Aufgabe 1 ▸ Schreiben Sie aus dem Forenauszug zum beschädigten Carbonrahmen den Teil ab, der mit den Worten beginnt, die „Vielleicht bekommste irgendwo“ enthalten, und mit „Hausrat: ebenfalls nein!“ endet.
Aufgabe 2 ▸
Prüfen Sie anhand des Forenauszugs zum beschädigten Carbonrahmen, ob die folgenden Aussagen stimmen. Antworten Sie jeweils mit Ja oder Nein und zitieren Sie die entscheidenden Worte aus dem Auszug.
(a) Im ersten Beitrag heißt es, dass mit einem Cannondale sieben Jahre lang mit einer Beule im Oberrohr gefahren wurde.
(b) TigersClaw empfiehlt, das Rad zum Händler zu bringen.
(c) Laut Veloziraptor kommt die Hausratversicherung für den Schaden auf.
Aufgabe 3 ▸ Führen Sie den Forenauszug zum beschädigten Carbonrahmen ab seiner letzten Zeile weiter.

++++ Ausgewählter Auszug ++++

Das was dran ist ist schon klar, bin mit meinem Cannondale auch sieben jahre mit Beule im Oberrohr rumgedüst, aber bei Carbon bin ich mir schon unsicher. Ich werd morgen mal den Händler checken und dann berichten. Bringt ja alles nichts,
passiert ist passiert, und es fährt sich noch normal, dann muss Ich wohl einen Aufkleber drübermachen


----------



## TigersClaw (29. Juli 2007)

Vielleicht bekommste irgendwo Carbon-Look Aufkleber, dann sieht man es nicht mehr


----------



## Veloziraptor (29. Juli 2007)

Garantie: nein!
Gewährleistung: nein!
Haftpflicht: nein!
Hausrat: ebenfalls nein!
Kulanz: evtl.???
Brauchbarkeit des Rahemens: k.A.?

++++ Übungsdaten ++++

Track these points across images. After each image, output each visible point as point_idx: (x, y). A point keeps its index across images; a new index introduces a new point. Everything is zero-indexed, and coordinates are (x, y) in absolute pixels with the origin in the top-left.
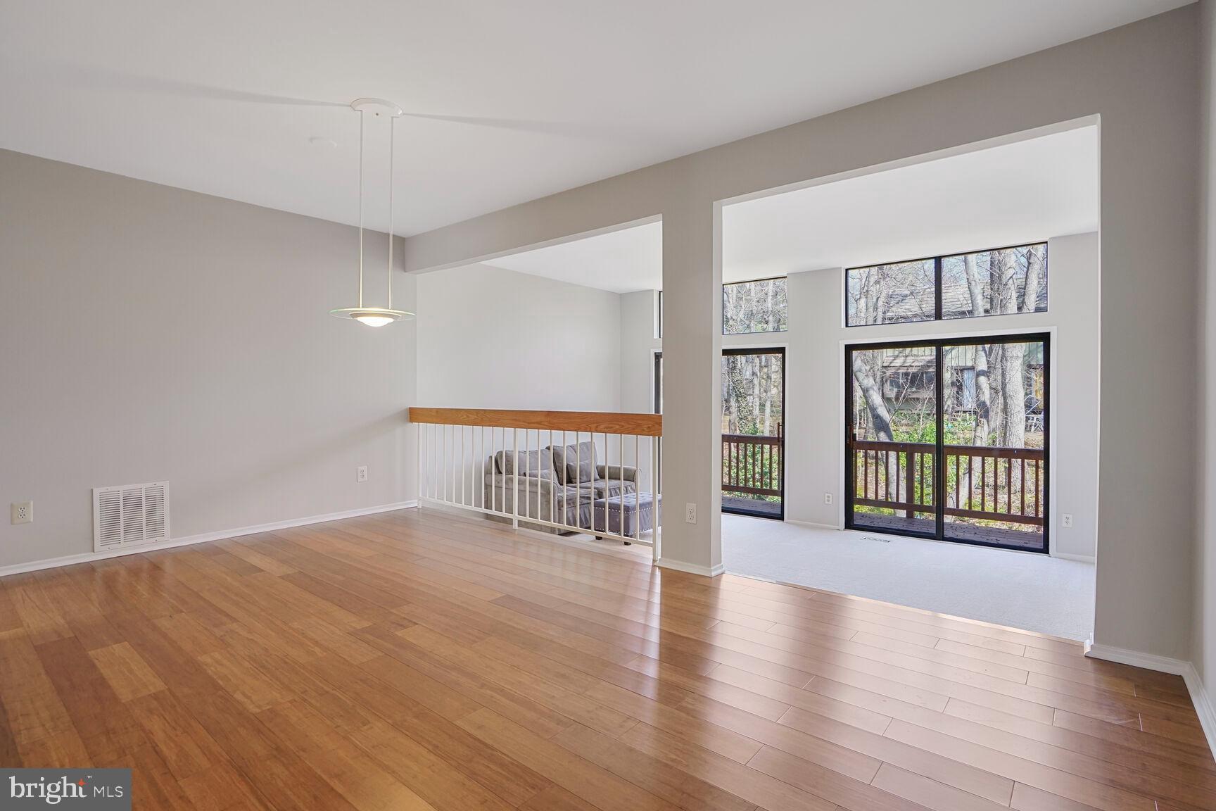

++++

Antwortfeld 1 ▸
Vielleicht bekommste irgendwo Carbon-Look Aufkleber, dann sieht man es nicht mehr


----------



## Veloziraptor (29. Juli 2007)

Garantie: nein!
Gewährleistung: nein!
Haftpflicht: nein!
Hausrat: ebenfalls nein!

Antwortfeld 2 ▸
(a) Ja: „bin mit meinem Cannondale auch sieben jahre mit Beule im Oberrohr rumgedüst“
(b) Nein: „Vielleicht bekommste irgendwo Carbon-Look Aufkleber, dann sieht man es nicht mehr“
(c) Nein: „Hausrat: ebenfalls nein!“

Antwortfeld 3 ▸
Taschengeld für den Sohn: bis er 18 ist wohl erst mal nicht mehr 

Das ganze ist natürlich ärgerlich, aber ein Risiko, das man einkalkulieren sollte. Zeig uns mal ein Foto von der Stelle - vll. kann man es dann besser einschätzen. Grds. würde ich sagen, fahr das Rad so lange bis es endgültig auf den Müll gehört.


----------



## MTB-News.de




----------



## supasini (29. Juli 2007)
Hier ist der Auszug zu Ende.